Alain MARC : PPL Garantir la présence des parlementaires dans certains organismes extérieurs

Mis à jour : janv 10


Monsieur le président, monsieur le secrétaire d’État, monsieur le rapporteur, mes chers collègues, le nombre d’organismes extérieurs au Parlement a connu une croissance exponentielle depuis les débuts de la Ve République, passant de 17 en 1958 à 202 aujourd’hui.

Du fait de leur grande diversité – autorités administratives et publiques indépendantes, établissements publics, comités de suivi, commissions consultatives… –, ils échappent à toute typologie cohérente. La situation actuelle présente plusieurs difficultés : elle accroît les contraintes, déjà lourdes, qui pèsent sur les agendas des parlementaires – nous en savons quelque chose en cette fin de session extraordinaire ; elle laisse une grande marge de manœuvre au pouvoir réglementaire ; enfin, elle fait coexister des règles de nomination disparates.

Devant ce constat, le Sénat a lancé une réflexion, qui a abouti à cette proposition de loi commune aux deux assemblées. Ce texte répond à trois objectifs : rationaliser les procédures de nomination des députés et des sénateurs dans les organismes extraparlementaires, garantir leur présence dans les structures où elle apparaît justifiée et supprimer cette présence quand elle ne se justifie plus.

Il était important de réaliser ce véritable travail d’inventaire et de rationalisation.
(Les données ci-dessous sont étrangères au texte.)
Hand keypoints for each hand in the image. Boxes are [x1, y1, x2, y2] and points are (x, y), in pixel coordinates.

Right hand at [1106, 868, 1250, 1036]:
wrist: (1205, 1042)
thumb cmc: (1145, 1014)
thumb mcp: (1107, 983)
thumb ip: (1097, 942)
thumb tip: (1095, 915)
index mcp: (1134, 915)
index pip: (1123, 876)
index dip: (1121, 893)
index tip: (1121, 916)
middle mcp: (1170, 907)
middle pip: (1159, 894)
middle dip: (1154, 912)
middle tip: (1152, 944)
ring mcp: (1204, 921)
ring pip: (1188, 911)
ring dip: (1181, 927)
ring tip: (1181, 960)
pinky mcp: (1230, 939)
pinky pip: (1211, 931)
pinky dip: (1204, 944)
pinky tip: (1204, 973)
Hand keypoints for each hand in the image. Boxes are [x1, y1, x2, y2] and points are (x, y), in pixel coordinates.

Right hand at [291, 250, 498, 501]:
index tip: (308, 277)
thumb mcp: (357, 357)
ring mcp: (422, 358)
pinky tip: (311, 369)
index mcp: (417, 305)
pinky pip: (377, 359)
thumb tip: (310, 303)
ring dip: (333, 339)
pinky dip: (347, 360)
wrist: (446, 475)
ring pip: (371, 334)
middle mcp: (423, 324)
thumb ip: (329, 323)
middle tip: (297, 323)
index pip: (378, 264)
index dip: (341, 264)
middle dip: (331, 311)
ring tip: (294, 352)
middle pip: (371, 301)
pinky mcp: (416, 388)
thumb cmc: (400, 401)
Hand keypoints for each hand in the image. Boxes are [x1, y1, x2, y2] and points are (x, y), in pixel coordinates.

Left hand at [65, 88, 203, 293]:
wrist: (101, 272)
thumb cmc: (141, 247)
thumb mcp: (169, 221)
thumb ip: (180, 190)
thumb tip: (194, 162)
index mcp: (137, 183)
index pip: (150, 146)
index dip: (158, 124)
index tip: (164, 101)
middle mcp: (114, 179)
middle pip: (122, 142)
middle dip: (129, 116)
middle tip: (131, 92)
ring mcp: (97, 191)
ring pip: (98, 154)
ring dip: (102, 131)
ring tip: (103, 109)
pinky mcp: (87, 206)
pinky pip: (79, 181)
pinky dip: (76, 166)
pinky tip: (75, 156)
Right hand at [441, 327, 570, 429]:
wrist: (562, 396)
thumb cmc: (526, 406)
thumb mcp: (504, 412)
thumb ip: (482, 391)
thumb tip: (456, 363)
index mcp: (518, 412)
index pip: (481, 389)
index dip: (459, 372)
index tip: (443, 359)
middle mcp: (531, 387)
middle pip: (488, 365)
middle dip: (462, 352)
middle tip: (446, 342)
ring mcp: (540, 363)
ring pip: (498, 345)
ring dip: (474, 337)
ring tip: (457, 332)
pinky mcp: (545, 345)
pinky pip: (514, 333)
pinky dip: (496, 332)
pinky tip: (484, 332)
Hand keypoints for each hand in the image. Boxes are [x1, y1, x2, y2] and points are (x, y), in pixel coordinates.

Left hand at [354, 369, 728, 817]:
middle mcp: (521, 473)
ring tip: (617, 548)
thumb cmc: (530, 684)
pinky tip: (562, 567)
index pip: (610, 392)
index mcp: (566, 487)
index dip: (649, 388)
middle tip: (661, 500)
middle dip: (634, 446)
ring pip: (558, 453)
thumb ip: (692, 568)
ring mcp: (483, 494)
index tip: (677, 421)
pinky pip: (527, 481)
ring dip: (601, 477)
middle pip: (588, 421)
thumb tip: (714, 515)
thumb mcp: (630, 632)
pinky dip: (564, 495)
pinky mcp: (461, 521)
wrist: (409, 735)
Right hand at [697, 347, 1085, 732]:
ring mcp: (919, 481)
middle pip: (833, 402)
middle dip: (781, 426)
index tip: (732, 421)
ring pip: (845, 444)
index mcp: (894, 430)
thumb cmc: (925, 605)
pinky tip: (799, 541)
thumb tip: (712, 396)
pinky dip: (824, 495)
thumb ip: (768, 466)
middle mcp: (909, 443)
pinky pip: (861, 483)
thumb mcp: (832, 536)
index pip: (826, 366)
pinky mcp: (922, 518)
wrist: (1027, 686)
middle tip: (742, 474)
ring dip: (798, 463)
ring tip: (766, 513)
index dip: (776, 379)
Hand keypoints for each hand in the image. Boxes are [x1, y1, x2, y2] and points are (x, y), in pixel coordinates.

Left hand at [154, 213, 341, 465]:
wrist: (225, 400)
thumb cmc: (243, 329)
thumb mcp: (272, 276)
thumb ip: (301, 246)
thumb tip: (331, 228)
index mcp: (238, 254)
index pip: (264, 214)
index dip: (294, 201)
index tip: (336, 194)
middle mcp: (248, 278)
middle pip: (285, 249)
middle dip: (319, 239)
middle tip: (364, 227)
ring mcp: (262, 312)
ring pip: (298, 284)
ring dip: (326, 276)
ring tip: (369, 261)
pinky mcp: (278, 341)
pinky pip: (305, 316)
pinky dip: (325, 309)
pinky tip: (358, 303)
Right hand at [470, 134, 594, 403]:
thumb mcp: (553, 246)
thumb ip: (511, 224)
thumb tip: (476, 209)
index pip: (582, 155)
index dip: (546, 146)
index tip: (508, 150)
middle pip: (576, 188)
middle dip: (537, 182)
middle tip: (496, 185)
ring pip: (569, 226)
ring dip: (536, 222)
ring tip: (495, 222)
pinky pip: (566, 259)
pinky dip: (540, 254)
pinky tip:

Le 4 juillet dernier, la commission mixte paritaire est parvenue à un accord. Je tiens à saluer l’esprit de consensus qui a prévalu. Il était d’autant plus essentiel de réussir cette commission mixte paritaire que, depuis le 1er juillet dernier, seule la loi peut prévoir la présence d’un député ou d’un sénateur dans un organisme extraparlementaire, conformément à la loi organique pour la confiance dans la vie politique du 15 septembre 2017.

Cet accord était également indispensable en ce que les organismes extraparlementaires sont nécessaires à l’exercice de nos missions constitutionnelles. Il s’agit de mieux contrôler l’action du Gouvernement – à travers le Conseil de l’immobilier de l’État, par exemple –, d’évaluer les politiques publiques – en siégeant notamment aux conseils d’administration de l’École nationale d’administration ou de l’Agence française de développement – et de permettre aux organismes concernés de mieux appréhender les aspirations de nos concitoyens – je pense, par exemple, à l’Observatoire de la laïcité.

De même, il apparaissait particulièrement opportun de clarifier les modes de désignation des parlementaires dans les organismes extérieurs et de garantir le respect des principes de parité et de pluralisme.

Je salue l’équilibre du texte auquel ont abouti les travaux de la commission mixte paritaire. Je tiens tout particulièrement à souligner le compromis trouvé pour mieux associer les parlementaires aux travaux des commissions départementales de la coopération intercommunale, sur le modèle de ce qui existe pour les commissions départementales chargées de donner un avis sur la répartition de la dotation d’équipement des territoires ruraux, la DETR. Cette proposition de loi permet ainsi de tirer les conséquences des lois de février 2014 limitant le cumul des mandats et de mettre à la disposition des parlementaires, dans les départements dont ils sont élus, les informations qui leur sont nécessaires pour faire leur travail de la meilleure manière.

Monsieur le secrétaire d’État, mes chers collègues, le texte issu de la commission mixte paritaire est le fruit d’un véritable travail de rapprochement entre les positions initiales de l’Assemblée nationale et du Sénat. Son dispositif est équilibré. Aussi le groupe Les Indépendants votera-t-il en faveur de son adoption.